Desktop vs mobile: different layouts, not just different sizes

Opening the detail overlay on desktop shows a two-column layout: experience context on the left (title, description, key highlights), scrollable stop stack on the right. Users can evaluate everything at once.

On mobile, one stop at a time in a full-width swiper. As you move between stops, the backdrop tints to match the current stop's dominant color — the whole overlay shifts atmosphere with the image.

WALK AHEAD

What more can we do with itineraries?

More categories

We plan to expand the capabilities of itineraries for lot of different categories in the future. The following is quick set of ideas from top of my head:

  • Guided tours

    • Compared to other itineraries which mostly happen in the outdoor, we can use the same capabilities for showing main attractions of indoor tours, eg. Louvre museum guided tour. We can highlight the main attractions of a museum using itineraries.

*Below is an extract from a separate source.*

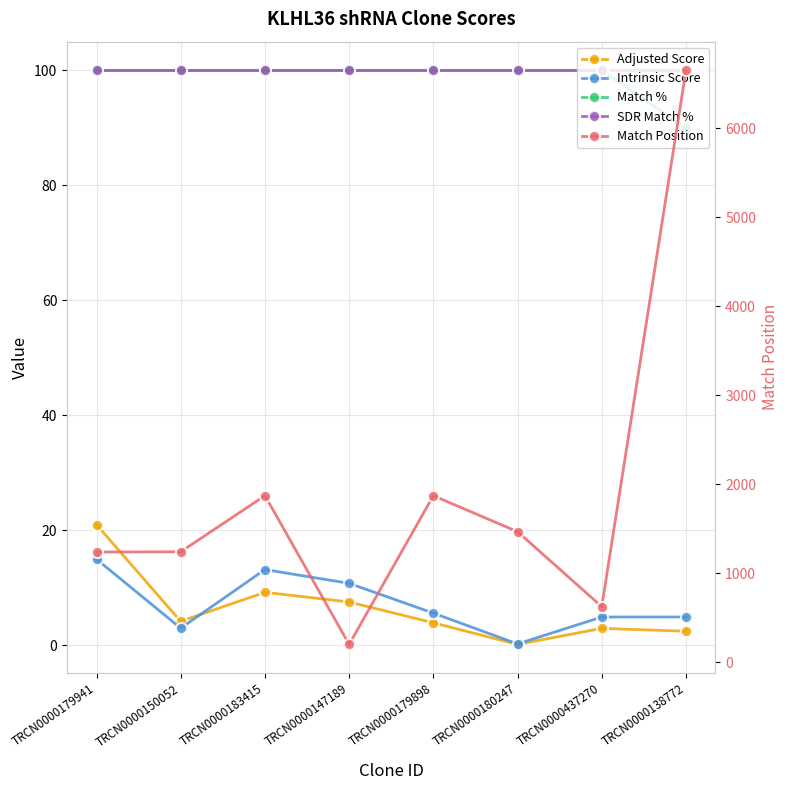

What is the difference between the maximum and minimum values in the Adjusted Score series?

20.8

  • Zoos, aquariums or any ticketed commodity for that matter:

    • We can use the cruises' itinerary ability to convey to the user where they can collect their tickets and main attraction they should not miss in a more structured manner. Additional, these attractions can be mapped out once we figure out more nuanced maps.

  • Food tours, pub crawls and hiking trails:

    • All of these categories can use the itinerary setup to convey to the user the important things.

For hop on hop off

This part is already in works at the moment, we can use the existing hop on hop off itineraries to do the following:

  • Show what's the nearest stop from your current location

  • If I want to go to a particular attraction, what's the stop I should get down at or what's the ideal route from my current location

  • Using location permissions, we can show the user what's the next stop

These features work the best once the user has purchased the tickets and help in providing a seamless post-purchase experience to the user.

LEARNINGS

How did the launch go for us?

Itinerary adoption

~8%

for day trips

Impact on CVR

Flat

Day trip itineraries showed minimal impact, with flat-ish results.

Hop-on hop-off tours and cruises saw higher adoption rates, suggesting itineraries are more valuable for these experiences.

We're planning to reassess day trip adoption when we implement and experiment with a custom landing page for this category. This approach will help us better understand and optimise the impact of itineraries on day trips.